[[ EXCERPTED TEXT, beginning ]]
Thank you and good morning. Today’s Oversight Panel hearing is a unique opportunity. I would like to emphasize that this hearing combines our regular dialogue with Treasury with a consideration of issues facing Citigroup, one of the largest financial firms in the world.

My hope is that we will be able to view critical oversight topics through these two different perspectives.  Having Assistant Secretary Allison and Mr. Pandit here together at this event is an occasion to consider whether TARP strategies are working – and to determine if we are taking the right steps going forward.

I will be especially interested to hear whether our witnesses believe that larger banks like Citi have turned the corner. After the public confidence inspired by the stress tests and subsequent earnings reports, are larger institutions still in need of TARP support? Does the return of many larger institutions to profitability signal a return to sustainability in their business model, or are temporary trading gains masking continuing weaknesses and losses in loan portfolios?

Citigroup has engaged in serious realignment and reorganization efforts, both through the creation of Citi Holdings and in divestitures of business lines. I look forward to hearing more about the processes and criteria that informed these choices.  Has the taxpayer’s stake in Citi been well served?  Are there lessons learned from Citigroup’s experience that could apply across institutions?

Finally, we must take advantage of Mr. Pandit’s presence today to question him not just from the perspective of our ownership interest in Citi, but also as homeowners and consumers.  Citi has a large number of mortgages at risk of foreclosure, so I intend to fully explore Citi’s modification efforts under HAMP and alternatives.  Citi is also a large and important consumer lender, so the public will gain a great deal by exploring their lending practices and their view on how regulatory reform should protect consumers.

If we have learned anything from this crisis though, it is that risk can materialize where it is least expected.  Therefore, a strategic vision for institutions, for TARP, and for broader regulatory reforms, must creatively think about the range of developing risks and how best to protect consumers and taxpayers. I look forward to your contribution to this process through your testimony today.
[[ EXCERPTED TEXT, end ]]
**TO-DO ITEM A**
Copy the records from their first line through the line containing "y que se destinará a", replacing each "2022" with "2023" and leaving everything else unchanged.
The hearing statement above has nothing to do with the records that come next.
[[ EXTRACTED RECORDS, beginning ]]
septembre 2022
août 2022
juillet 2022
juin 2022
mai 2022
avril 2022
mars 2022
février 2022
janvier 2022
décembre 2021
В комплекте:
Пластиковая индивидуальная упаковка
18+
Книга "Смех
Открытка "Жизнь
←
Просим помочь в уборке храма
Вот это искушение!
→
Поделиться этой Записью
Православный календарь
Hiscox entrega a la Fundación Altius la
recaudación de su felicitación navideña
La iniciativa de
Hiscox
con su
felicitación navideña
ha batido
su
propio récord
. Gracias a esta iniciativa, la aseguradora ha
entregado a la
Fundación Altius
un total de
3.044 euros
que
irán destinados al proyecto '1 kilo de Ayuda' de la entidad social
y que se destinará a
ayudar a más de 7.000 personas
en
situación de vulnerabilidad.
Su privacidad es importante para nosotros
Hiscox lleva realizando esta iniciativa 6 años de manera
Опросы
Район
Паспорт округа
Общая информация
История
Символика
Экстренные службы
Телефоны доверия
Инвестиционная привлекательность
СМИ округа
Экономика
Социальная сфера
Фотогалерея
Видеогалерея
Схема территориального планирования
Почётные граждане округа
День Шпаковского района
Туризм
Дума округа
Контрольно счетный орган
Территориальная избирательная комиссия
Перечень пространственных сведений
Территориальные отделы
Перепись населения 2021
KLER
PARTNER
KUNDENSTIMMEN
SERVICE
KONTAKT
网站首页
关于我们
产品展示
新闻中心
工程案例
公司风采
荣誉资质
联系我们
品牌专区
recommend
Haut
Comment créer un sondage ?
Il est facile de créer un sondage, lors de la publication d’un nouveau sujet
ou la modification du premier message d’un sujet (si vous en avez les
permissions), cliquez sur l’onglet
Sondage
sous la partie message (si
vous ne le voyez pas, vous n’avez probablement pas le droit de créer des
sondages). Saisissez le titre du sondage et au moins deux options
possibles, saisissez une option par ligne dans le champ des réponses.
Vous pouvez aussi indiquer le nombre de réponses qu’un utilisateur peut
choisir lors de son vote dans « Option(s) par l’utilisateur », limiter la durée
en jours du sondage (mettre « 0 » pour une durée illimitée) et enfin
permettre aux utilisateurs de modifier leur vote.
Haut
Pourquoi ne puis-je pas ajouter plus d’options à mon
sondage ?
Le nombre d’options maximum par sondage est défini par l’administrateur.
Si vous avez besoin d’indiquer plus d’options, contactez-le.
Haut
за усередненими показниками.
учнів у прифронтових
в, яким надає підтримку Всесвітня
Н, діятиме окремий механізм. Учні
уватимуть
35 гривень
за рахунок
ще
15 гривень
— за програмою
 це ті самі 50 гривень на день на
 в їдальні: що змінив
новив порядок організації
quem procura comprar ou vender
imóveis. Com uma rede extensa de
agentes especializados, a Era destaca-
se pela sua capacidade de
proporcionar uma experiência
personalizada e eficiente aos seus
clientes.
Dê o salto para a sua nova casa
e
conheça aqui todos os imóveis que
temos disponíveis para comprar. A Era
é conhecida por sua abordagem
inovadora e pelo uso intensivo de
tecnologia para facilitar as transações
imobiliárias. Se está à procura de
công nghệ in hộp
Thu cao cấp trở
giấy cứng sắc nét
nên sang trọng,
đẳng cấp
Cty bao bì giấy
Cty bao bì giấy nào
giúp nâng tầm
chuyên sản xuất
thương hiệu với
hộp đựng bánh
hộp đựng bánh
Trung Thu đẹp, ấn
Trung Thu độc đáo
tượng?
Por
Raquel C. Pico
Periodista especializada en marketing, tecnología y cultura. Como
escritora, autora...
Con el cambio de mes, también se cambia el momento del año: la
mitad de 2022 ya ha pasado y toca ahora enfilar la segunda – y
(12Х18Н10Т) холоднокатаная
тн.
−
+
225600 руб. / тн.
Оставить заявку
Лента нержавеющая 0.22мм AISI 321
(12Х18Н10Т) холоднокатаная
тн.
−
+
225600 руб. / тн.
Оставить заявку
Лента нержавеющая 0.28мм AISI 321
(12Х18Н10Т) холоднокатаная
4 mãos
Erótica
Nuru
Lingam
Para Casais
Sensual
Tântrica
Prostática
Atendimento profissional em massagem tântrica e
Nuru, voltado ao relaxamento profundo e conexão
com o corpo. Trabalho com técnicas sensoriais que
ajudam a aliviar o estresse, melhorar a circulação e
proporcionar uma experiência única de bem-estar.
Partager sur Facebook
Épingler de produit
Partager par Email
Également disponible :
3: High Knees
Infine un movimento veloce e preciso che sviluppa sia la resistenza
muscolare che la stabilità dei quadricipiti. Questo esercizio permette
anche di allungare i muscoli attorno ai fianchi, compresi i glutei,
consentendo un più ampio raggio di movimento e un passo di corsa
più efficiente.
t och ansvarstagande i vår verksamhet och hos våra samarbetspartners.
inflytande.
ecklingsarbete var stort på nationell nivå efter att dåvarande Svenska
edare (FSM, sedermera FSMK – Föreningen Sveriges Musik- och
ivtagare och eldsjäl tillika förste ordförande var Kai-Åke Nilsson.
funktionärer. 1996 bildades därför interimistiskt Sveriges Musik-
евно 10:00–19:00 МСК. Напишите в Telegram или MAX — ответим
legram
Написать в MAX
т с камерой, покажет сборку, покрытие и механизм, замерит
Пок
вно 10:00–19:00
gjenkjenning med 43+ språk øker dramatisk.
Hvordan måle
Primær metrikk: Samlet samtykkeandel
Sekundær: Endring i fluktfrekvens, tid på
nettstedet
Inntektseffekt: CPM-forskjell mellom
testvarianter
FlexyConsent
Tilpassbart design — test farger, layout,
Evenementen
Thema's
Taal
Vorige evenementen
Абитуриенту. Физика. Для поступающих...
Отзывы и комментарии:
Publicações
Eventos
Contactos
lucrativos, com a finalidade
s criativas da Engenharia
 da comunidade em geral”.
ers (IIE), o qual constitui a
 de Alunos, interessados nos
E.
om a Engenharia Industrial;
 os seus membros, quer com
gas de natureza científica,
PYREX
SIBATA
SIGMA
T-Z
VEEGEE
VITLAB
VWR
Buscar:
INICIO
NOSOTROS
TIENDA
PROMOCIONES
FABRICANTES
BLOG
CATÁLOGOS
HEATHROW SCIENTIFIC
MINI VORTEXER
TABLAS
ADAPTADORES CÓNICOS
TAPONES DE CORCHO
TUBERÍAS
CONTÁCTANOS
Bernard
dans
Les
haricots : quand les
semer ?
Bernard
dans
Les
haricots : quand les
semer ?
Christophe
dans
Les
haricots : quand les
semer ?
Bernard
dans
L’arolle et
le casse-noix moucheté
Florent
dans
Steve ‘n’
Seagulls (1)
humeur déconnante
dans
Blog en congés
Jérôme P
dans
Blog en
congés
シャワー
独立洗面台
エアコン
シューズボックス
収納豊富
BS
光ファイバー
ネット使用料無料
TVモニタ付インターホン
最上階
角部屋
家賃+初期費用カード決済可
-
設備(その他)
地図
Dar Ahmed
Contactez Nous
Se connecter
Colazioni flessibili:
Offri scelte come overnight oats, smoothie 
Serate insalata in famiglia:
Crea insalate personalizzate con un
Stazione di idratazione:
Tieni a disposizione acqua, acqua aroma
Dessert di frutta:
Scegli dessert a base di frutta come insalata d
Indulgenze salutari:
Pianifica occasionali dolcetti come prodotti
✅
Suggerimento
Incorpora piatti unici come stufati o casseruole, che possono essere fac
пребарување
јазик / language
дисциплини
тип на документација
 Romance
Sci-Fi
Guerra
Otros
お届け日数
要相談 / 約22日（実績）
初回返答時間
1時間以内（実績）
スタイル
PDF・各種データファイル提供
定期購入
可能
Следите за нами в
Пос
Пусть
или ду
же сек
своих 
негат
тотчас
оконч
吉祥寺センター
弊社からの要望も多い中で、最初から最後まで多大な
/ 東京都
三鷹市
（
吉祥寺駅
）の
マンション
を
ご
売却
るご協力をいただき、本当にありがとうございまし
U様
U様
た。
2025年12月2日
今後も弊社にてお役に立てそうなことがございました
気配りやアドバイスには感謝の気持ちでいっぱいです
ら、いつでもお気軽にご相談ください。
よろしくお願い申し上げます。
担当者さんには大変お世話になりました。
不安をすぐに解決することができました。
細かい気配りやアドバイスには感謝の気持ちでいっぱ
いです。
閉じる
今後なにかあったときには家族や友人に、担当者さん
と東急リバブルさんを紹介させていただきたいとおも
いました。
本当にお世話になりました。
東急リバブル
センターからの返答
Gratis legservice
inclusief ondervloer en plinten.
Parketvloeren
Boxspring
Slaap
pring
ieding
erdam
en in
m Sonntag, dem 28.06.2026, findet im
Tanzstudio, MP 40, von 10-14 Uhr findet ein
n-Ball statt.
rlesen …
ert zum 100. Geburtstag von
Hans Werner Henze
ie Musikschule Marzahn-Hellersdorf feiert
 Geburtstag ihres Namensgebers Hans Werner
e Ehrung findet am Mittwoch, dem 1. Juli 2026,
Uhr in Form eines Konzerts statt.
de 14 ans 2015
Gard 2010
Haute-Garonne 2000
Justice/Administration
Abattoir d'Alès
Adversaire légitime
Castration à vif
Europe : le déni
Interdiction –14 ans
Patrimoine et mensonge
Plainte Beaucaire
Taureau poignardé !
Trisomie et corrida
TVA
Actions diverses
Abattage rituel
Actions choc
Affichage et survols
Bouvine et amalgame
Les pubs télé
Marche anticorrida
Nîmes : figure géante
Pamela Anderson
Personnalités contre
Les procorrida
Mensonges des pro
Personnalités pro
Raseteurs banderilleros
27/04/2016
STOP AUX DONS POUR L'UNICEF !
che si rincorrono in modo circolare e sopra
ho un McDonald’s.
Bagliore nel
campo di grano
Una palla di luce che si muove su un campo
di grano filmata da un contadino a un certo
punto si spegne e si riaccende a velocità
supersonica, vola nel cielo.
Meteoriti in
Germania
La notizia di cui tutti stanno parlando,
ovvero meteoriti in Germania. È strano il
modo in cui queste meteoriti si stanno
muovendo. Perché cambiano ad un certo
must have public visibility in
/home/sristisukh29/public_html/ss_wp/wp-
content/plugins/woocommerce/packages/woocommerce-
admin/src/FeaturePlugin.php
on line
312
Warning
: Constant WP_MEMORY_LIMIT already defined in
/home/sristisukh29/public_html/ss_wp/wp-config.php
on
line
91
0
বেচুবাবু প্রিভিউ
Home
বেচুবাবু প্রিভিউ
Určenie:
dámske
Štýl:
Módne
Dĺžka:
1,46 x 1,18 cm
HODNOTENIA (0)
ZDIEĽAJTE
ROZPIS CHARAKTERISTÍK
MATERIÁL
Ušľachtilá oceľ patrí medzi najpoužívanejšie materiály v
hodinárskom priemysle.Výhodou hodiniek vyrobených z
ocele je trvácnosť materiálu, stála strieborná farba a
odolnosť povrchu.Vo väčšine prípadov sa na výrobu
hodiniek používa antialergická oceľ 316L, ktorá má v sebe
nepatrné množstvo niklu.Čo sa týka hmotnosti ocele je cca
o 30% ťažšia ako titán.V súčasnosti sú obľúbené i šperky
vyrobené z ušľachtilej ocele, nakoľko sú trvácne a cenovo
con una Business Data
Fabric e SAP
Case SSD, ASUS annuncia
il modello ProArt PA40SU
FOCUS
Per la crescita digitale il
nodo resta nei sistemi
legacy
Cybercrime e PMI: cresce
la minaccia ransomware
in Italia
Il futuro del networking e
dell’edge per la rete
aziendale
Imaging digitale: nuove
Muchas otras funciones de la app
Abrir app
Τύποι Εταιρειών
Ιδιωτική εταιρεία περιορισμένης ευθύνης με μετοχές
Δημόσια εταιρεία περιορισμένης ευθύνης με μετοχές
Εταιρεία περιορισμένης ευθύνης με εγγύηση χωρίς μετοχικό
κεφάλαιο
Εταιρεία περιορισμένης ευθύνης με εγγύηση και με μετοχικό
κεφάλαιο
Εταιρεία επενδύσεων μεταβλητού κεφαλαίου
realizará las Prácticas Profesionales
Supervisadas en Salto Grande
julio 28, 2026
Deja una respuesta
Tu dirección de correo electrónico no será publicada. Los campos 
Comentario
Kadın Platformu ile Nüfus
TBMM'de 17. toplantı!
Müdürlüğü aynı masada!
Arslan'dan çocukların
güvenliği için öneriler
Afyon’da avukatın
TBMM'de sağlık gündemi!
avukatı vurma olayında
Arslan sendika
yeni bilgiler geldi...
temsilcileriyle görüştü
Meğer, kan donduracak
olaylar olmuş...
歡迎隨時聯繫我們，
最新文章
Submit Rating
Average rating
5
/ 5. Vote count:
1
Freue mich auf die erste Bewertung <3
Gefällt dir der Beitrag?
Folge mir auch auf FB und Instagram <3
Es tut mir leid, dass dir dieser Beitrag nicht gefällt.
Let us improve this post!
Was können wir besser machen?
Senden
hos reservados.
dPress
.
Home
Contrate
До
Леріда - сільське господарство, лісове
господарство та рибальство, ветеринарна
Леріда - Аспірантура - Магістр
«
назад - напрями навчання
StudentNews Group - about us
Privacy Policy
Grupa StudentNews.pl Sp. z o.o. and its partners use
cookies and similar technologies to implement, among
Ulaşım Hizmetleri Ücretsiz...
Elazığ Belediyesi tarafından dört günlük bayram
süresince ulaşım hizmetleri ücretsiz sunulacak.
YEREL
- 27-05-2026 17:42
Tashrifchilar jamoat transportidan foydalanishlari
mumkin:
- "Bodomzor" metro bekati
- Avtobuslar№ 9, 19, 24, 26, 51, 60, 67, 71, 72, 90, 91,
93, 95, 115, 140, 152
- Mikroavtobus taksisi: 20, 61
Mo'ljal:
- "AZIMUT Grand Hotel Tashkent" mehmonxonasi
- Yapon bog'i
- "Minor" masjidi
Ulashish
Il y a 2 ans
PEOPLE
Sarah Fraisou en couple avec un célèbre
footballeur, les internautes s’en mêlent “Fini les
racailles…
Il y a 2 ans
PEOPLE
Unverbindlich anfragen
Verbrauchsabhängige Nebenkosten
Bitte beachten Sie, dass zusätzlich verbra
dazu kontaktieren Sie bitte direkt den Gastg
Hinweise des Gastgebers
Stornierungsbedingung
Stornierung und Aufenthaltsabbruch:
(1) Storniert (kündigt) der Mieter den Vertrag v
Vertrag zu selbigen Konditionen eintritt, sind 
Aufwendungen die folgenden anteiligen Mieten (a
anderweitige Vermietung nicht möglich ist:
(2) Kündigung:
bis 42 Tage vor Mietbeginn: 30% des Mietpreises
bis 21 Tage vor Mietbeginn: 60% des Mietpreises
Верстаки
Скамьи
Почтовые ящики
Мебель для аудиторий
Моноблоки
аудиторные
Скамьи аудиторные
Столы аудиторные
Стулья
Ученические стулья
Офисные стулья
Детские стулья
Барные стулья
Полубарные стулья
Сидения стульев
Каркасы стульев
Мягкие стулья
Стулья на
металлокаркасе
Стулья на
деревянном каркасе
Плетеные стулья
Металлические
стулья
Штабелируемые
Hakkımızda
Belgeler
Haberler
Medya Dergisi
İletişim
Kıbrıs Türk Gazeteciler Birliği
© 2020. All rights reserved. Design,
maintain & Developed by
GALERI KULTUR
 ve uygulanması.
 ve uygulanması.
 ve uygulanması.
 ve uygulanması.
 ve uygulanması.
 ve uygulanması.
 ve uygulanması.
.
[[ EXTRACTED RECORDS, end ]]
**TO-DO ITEM B**
In the hearing statement, which two people does the speaker name as being present together at the event?

**RESPONSE BOX A**
septembre 2023
août 2023
juillet 2023
juin 2023
mai 2023
avril 2023
mars 2023
février 2023
janvier 2023
décembre 2021
В комплекте:
Пластиковая индивидуальная упаковка
18+
Книга "Смех
Открытка "Жизнь
←
Просим помочь в уборке храма
Вот это искушение!
→
Поделиться этой Записью
Православный календарь
Hiscox entrega a la Fundación Altius la
recaudación de su felicitación navideña
La iniciativa de
Hiscox
con su
felicitación navideña
ha batido
su
propio récord
. Gracias a esta iniciativa, la aseguradora ha
entregado a la
Fundación Altius
un total de
3.044 euros
que
irán destinados al proyecto '1 kilo de Ayuda' de la entidad social
y que se destinará a

**RESPONSE BOX B**
Assistant Secretary Allison and Mr. Pandit.